Fall is a great time to add organic matter to your beds using compost or composted manure. Mix and turn the organic matter into the soil thoroughly. If you choose to use a root tiller, avoid overtilling as this leads to compaction and an unhealthy soil. Do not disturb the perennial beds because this can damage the root systems and lead to unhealthy plants next spring.

Divide any overgrown perennials. Good candidates include lilies, hosta, yarrow, echinacea, Siberian and Japanese irises and ornamental grasses. Do not forget that you can still plant new perennial specimens throughout fall. There is no need to fertilize any of these plantings because this will promote above-ground growth, but not the root growth that is vital to their over-winter survival.

After the first two hard frosts, mulch your garden beds. Apply 2-3 inches if using wood chip mulch, or 4 to 6 inches if using hay, straw or evergreen needles.

Mulching after frost ensures that the soil and roots stay cool. The mulch insulates the soil and helps to maintain a more constant root temperature which decreases the risk of destructive freeze, thaw and soil heaving.
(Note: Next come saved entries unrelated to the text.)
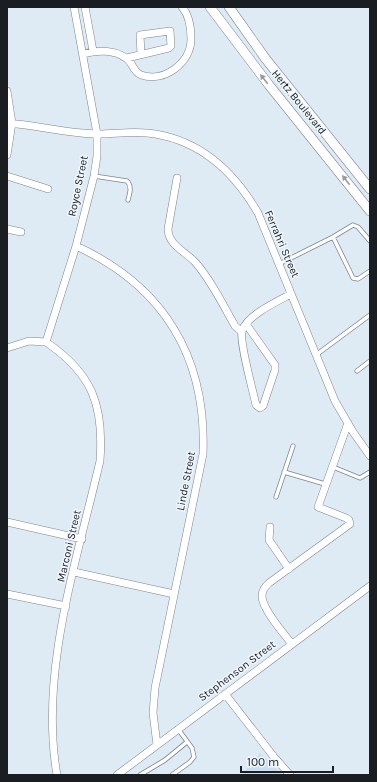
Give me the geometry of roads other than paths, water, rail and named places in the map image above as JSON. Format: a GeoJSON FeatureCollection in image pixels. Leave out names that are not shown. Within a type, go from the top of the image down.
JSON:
{"type":"FeatureCollection","features":[{"type":"Feature","properties":{"kind":"street","name":"Royce Street"},"geometry":{"type":"LineString","coordinates":[[46,342],[76,246],[94,176],[97,134],[74,7]]}},
{"type":"Feature","properties":{"kind":"street"},"geometry":{"type":"LineString","coordinates":[[85,7],[93,51]]}},
{"type":"Feature","properties":{"kind":"street"},"geometry":{"type":"LineString","coordinates":[[83,54],[93,51],[112,52],[127,58],[137,73],[148,76],[169,72],[179,66],[188,55],[191,42],[188,20],[182,7]]}},
{"type":"Feature","properties":{"kind":"street","name":"Hertz Boulevard"},"geometry":{"type":"LineString","coordinates":[[210,7],[260,74],[370,209]]}},
{"type":"Feature","properties":{"kind":"street","name":"Hertz Boulevard"},"geometry":{"type":"LineString","coordinates":[[229,7],[265,58],[370,189]]}},
{"type":"Feature","properties":{"kind":"street"},"geometry":{"type":"LineString","coordinates":[[127,58],[172,46],[170,31],[140,36],[141,54]]}},
{"type":"Feature","properties":{"kind":"street"},"geometry":{"type":"LineString","coordinates":[[7,91],[10,123],[7,155]]}},
{"type":"Feature","properties":{"kind":"street","name":"Ferrahri Street"},"geometry":{"type":"LineString","coordinates":[[10,123],[97,134],[134,132],[164,136],[189,144],[213,158],[234,178],[258,213],[335,401],[370,456]]}},
{"type":"Feature","properties":{"kind":"street"},"geometry":{"type":"LineString","coordinates":[[7,176],[48,189]]}},
{"type":"Feature","properties":{"kind":"street"},"geometry":{"type":"LineString","coordinates":[[177,178],[169,236],[177,246],[199,267],[235,326],[242,332]]}},
{"type":"Feature","properties":{"kind":"street"},"geometry":{"type":"LineString","coordinates":[[7,229],[21,232]]}},
{"type":"Feature","properties":{"kind":"street","name":"Linde Street"},"geometry":{"type":"LineString","coordinates":[[76,246],[117,268],[148,296],[174,327],[189,359],[196,380],[203,422],[203,454],[153,702],[157,745]]}},
{"type":"Feature","properties":{"kind":"street"},"geometry":{"type":"LineString","coordinates":[[246,324],[275,365],[275,370],[260,408],[256,405],[242,332],[246,324],[272,304],[292,294]]}},
{"type":"Feature","properties":{"kind":"street"},"geometry":{"type":"LineString","coordinates":[[7,348],[29,341],[46,342]]}},
{"type":"Feature","properties":{"kind":"street","name":"Marconi Street"},"geometry":{"type":"LineString","coordinates":[[46,342],[64,354],[78,368],[89,387],[100,419],[100,461],[66,606],[52,700],[51,722],[57,775]]}},
{"type":"Feature","properties":{"kind":"street"},"geometry":{"type":"LineString","coordinates":[[292,644],[265,606],[262,595],[265,587],[350,524],[349,520],[346,518],[318,506],[348,423]]}},
{"type":"Feature","properties":{"kind":"street"},"geometry":{"type":"LineString","coordinates":[[7,522],[82,539]]}},
{"type":"Feature","properties":{"kind":"street"},"geometry":{"type":"LineString","coordinates":[[270,527],[269,540],[289,569]]}},
{"type":"Feature","properties":{"kind":"street"},"geometry":{"type":"LineString","coordinates":[[74,572],[174,594]]}},
{"type":"Feature","properties":{"kind":"street","name":"Stephenson Street"},"geometry":{"type":"LineString","coordinates":[[117,775],[370,586]]}},
{"type":"Feature","properties":{"kind":"street"},"geometry":{"type":"LineString","coordinates":[[7,594],[66,606]]}},
{"type":"Feature","properties":{"kind":"street"},"geometry":{"type":"LineString","coordinates":[[225,694],[274,757],[290,775]]}},
{"type":"Feature","properties":{"kind":"lane"},"geometry":{"type":"LineString","coordinates":[[94,176],[127,181],[130,184],[128,200]]}},
{"type":"Feature","properties":{"kind":"lane"},"geometry":{"type":"LineString","coordinates":[[279,264],[333,237],[349,226],[356,225],[370,240]]}},
{"type":"Feature","properties":{"kind":"lane"},"geometry":{"type":"LineString","coordinates":[[333,237],[353,278],[358,279],[370,271]]}},
{"type":"Feature","properties":{"kind":"lane"},"geometry":{"type":"LineString","coordinates":[[316,355],[370,315]]}},
{"type":"Feature","properties":{"kind":"lane"},"geometry":{"type":"LineString","coordinates":[[357,371],[370,361]]}},
{"type":"Feature","properties":{"kind":"lane"},"geometry":{"type":"LineString","coordinates":[[276,497],[293,446]]}},
{"type":"Feature","properties":{"kind":"lane"},"geometry":{"type":"LineString","coordinates":[[332,467],[360,478],[370,472]]}},
{"type":"Feature","properties":{"kind":"lane"},"geometry":{"type":"LineString","coordinates":[[284,472],[325,484]]}},
{"type":"Feature","properties":{"kind":"lane"},"geometry":{"type":"LineString","coordinates":[[172,775],[190,762],[194,757],[192,748],[178,729]]}},
{"type":"Feature","properties":{"kind":"lane"},"geometry":{"type":"LineString","coordinates":[[140,775],[165,760],[187,742]]}},
{"type":"Feature","properties":{"kind":"lane"},"geometry":{"type":"LineString","coordinates":[[147,770],[151,775]]}}]}
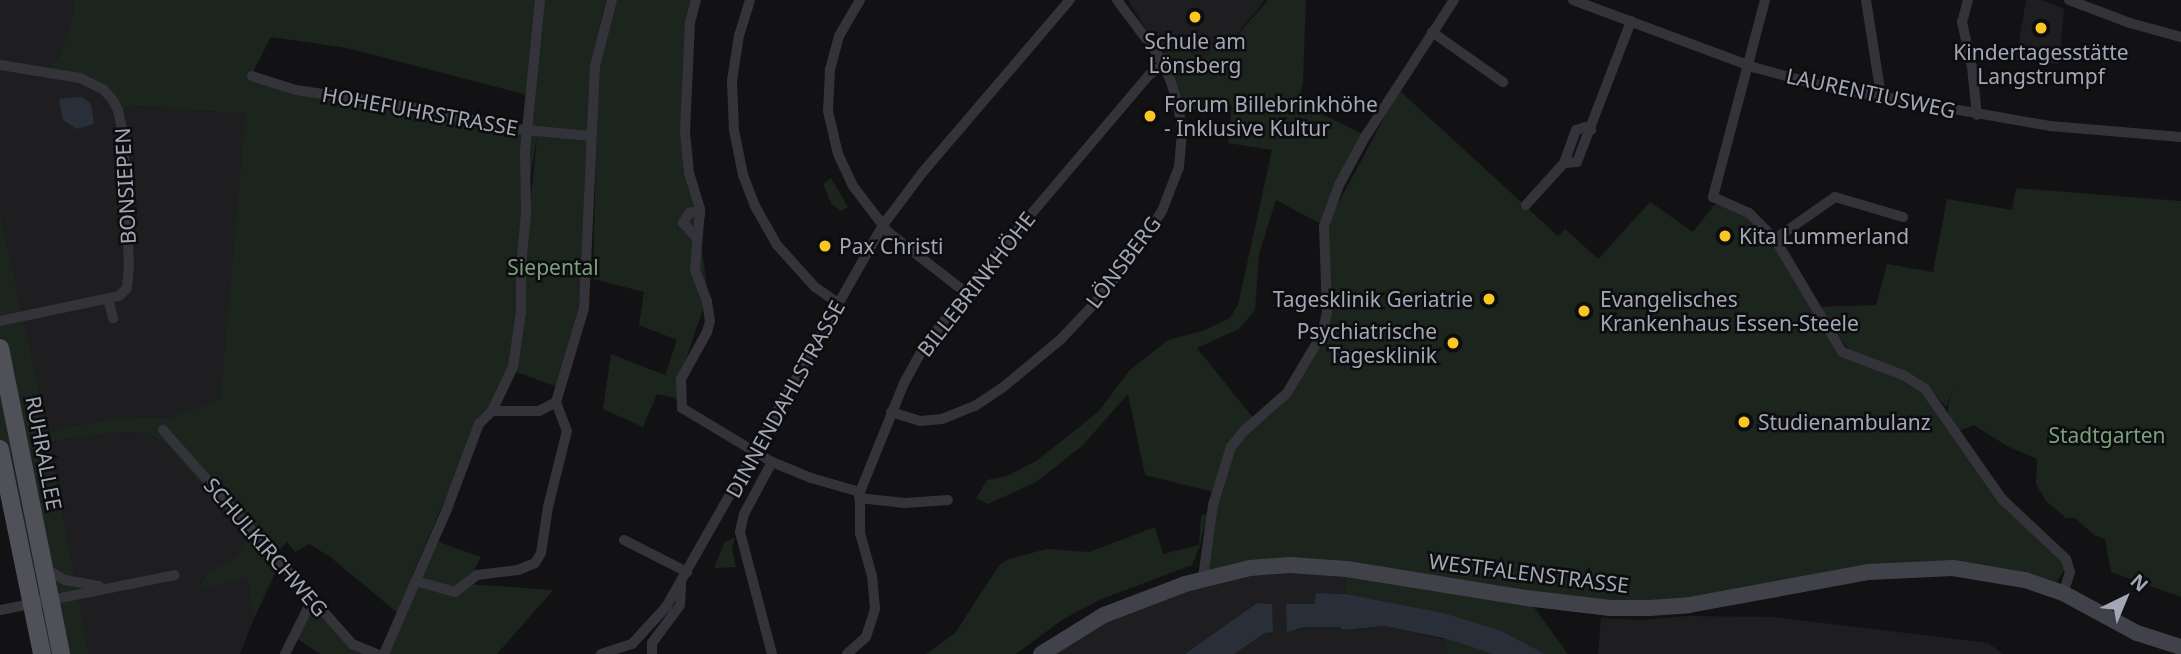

After the first freeze, cut perennial stems to 2 inches above ground level. Do not cut the basal (lower) growth that is characteristic of plants such as poppies, hardy geranium, Shasta daisies and penstemon.

Lastly, fall is the time to clean, sharpen and oil your garden tools before storing them for next spring.

Michelle Flemmings has been a Colorado Master Gardener since 2011. She lives in La Plata County.